It’s not an uncommon problem this time of year. Cabin fever. It’s been snowing most days this winter, and when it isn’t the sky is still gray. The snow is heaped up against the house in huge drifts and even on snow shoes a walker is likely to be knee-deep in the stuff. On Monday of this week, it blew across the fields and woods, cross-hatching the world outside, and my cabin fever grew to fever pitch. Nearly everyone has it at this time of year—seasonal affect disorder or SAD, claustrophobia. It’s also called “climbing the walls.”
Moreover, it’s going to get worse. It’s only the first of March, and even though I haven’t lived here for seven years, I remember—oh, how I remember!
Of course, on Monday I did what any of my contemporaries would do under the circumstances: I looked on-line, and discovered that Seasonal Affective Disorder for Dummies can be bought for $6.89 at Amazon.
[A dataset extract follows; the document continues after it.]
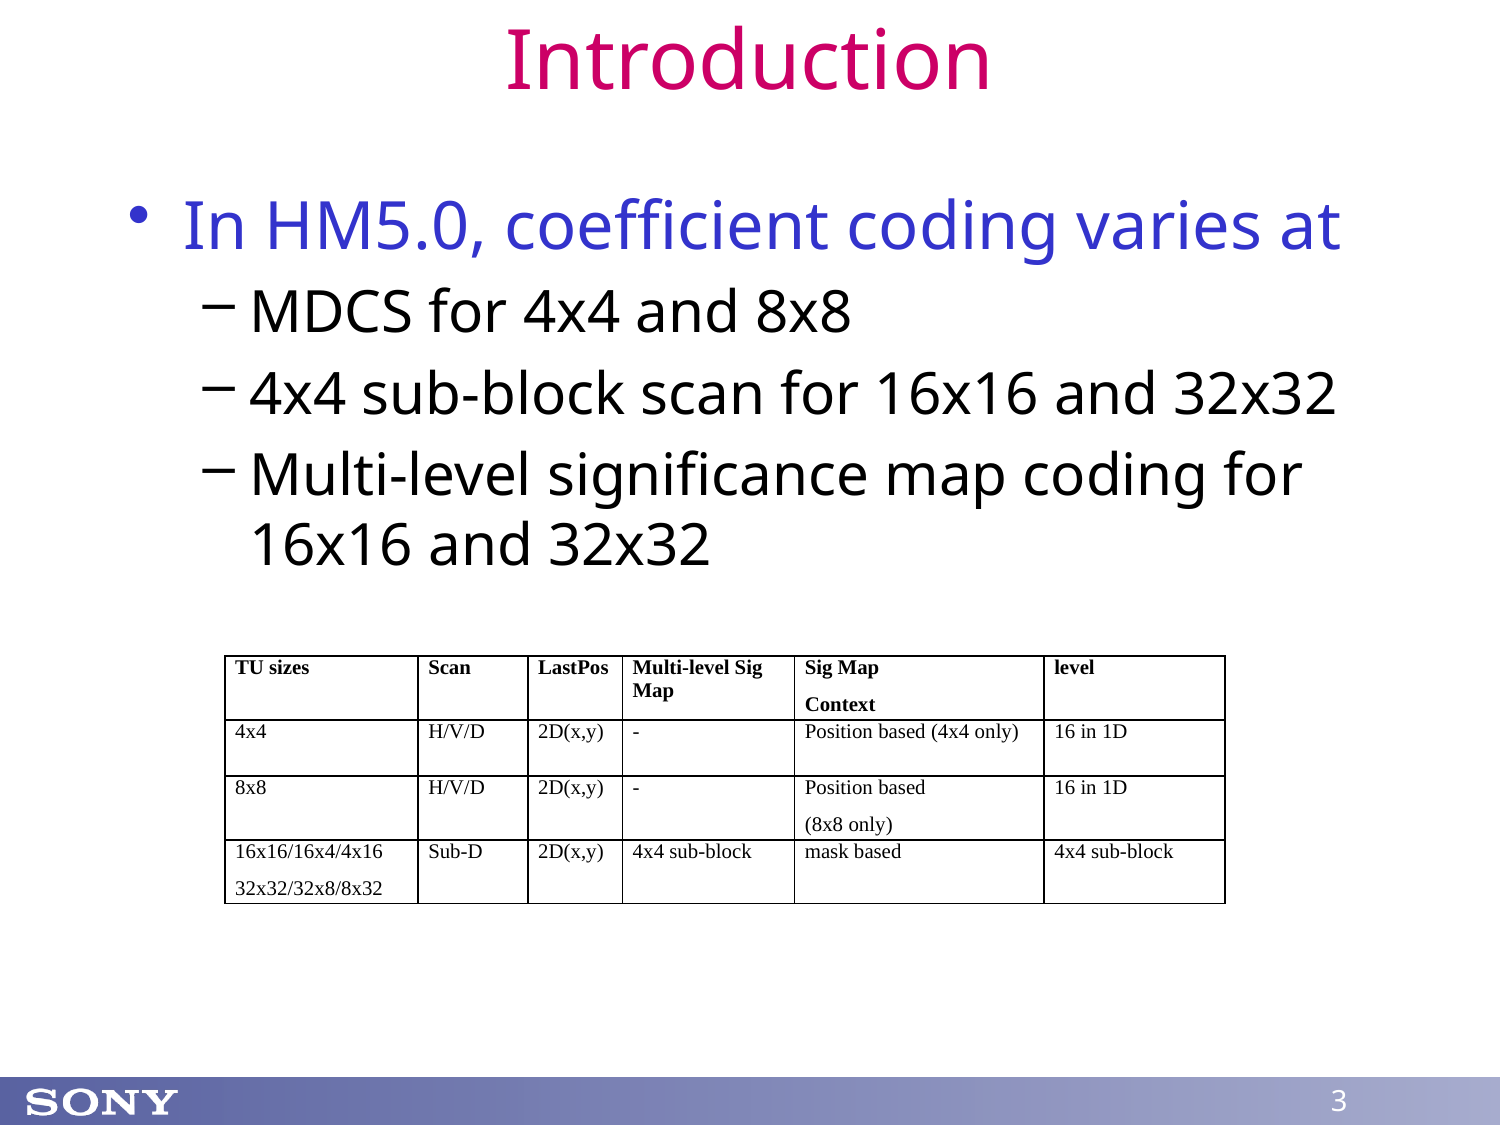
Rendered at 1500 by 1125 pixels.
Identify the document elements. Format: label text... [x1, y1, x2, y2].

I also found out that claustrophobia isn’t an accurate description since it describes a more serious mental condition: “a fear of being closed in, not having an escape route, being trapped.” No, I could get out. I just couldn’t get very far.
Claustrophobia more appropriately referred to something else I was feeling, something that didn’t have so much to do with the weather as the world. I was feeling claustrophobic about the world and its events, and wishing, almost, that it could be a little more like a snowfield, empty of everything but evergreens in a vast white space. Wishing that I wasn’t bound in on all sides by world events. The world has been way too much with me. I know I’m not the only one who’s been feeling that way.
I’m not complaining about any specific kind of news event, although I could do with much less Charlie Sheen. I’m not even asking for less news. I found myself in a rant today about how little we know about most of the countries in the world, and how, chancing to catch BBC News, I’d discovered things of importance going on in India that were utterly new to me. I really don’t want less news, just better news. I want it to help me to cope with the world at the same time as it tells me about it. I don’t want to live in an old-fashioned world whose details are all local. I want to know about Lybia and Kosovo.
Of course, it’s not just current events, it’s the whole array of information on the internet. It’s the magazines and the e-zines, television and talk shows. It’s a world that’s altogether too present. It’s probably harder for people like me who are older to deal with all that information in its vast confusion than it is for young people who have grown up absorbing facts at lightning speed (and sometimes discarding them the same rate). The world is a perpetual blizzard of facts and questions, and all of us have to learn to deal with it.
A friend said to me tonight that someone suggested to her that she listen less to the news about Lybia and Wisconsin so that she’d worry less—so she’d have greater leisure to enjoy life, she guessed. But she couldn’t do it. I couldn’t either. It’s our world and we can’t ignore it. We can only take a deep breath and deal with it as it comes.